[EXERCISE GOAL] Repeat only the stretch of lines below that runs from the line with "other binaries required" through the line with "This script searches", unaltered.

[[ EXCERPTED DATA open ]]

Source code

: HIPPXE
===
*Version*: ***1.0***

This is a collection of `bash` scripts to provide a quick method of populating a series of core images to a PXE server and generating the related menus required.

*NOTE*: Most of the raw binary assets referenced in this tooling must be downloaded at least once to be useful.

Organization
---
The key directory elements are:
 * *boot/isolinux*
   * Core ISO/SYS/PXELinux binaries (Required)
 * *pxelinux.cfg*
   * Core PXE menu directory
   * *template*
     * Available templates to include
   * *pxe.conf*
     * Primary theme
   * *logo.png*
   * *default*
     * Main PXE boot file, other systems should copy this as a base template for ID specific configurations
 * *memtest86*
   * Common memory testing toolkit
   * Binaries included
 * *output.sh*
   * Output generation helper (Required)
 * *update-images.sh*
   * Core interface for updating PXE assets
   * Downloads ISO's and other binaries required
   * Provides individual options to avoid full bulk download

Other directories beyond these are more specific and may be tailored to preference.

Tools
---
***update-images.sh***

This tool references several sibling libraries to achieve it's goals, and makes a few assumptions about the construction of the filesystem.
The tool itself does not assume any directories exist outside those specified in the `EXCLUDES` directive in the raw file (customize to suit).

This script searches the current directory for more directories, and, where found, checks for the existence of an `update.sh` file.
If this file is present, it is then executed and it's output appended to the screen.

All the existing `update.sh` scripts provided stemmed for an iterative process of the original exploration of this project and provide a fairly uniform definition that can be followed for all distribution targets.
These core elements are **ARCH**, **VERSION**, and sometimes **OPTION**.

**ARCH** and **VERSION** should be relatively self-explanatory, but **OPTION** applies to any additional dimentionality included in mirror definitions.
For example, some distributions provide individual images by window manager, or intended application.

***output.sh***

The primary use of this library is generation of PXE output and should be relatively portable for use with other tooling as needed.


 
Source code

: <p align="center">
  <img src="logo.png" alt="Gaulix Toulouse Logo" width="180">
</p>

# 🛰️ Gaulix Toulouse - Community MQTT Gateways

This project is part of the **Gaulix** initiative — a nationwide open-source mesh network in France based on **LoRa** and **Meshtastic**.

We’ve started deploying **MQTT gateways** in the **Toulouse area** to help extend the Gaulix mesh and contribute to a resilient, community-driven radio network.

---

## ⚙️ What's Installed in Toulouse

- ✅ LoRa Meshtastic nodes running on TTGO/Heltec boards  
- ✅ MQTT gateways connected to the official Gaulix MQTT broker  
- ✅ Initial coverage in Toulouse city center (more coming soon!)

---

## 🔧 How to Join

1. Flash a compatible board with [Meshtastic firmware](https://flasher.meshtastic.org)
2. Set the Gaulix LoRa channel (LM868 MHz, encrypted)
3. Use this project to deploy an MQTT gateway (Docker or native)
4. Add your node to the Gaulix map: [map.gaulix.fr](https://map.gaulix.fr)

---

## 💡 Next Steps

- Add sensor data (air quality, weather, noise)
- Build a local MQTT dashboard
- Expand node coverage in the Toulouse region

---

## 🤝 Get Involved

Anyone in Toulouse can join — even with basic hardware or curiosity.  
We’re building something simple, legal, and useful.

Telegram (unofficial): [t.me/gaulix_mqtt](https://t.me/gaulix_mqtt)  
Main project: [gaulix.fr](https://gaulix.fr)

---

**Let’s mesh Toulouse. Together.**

[[ EXCERPTED DATA closed ]]

[RESPONSE TO THE TASK]
   * Downloads ISO's and other binaries required
   * Provides individual options to avoid full bulk download

Other directories beyond these are more specific and may be tailored to preference.

Tools
---
***update-images.sh***

This tool references several sibling libraries to achieve it's goals, and makes a few assumptions about the construction of the filesystem.
The tool itself does not assume any directories exist outside those specified in the `EXCLUDES` directive in the raw file (customize to suit).

This script searches the current directory for more directories, and, where found, checks for the existence of an `update.sh` file.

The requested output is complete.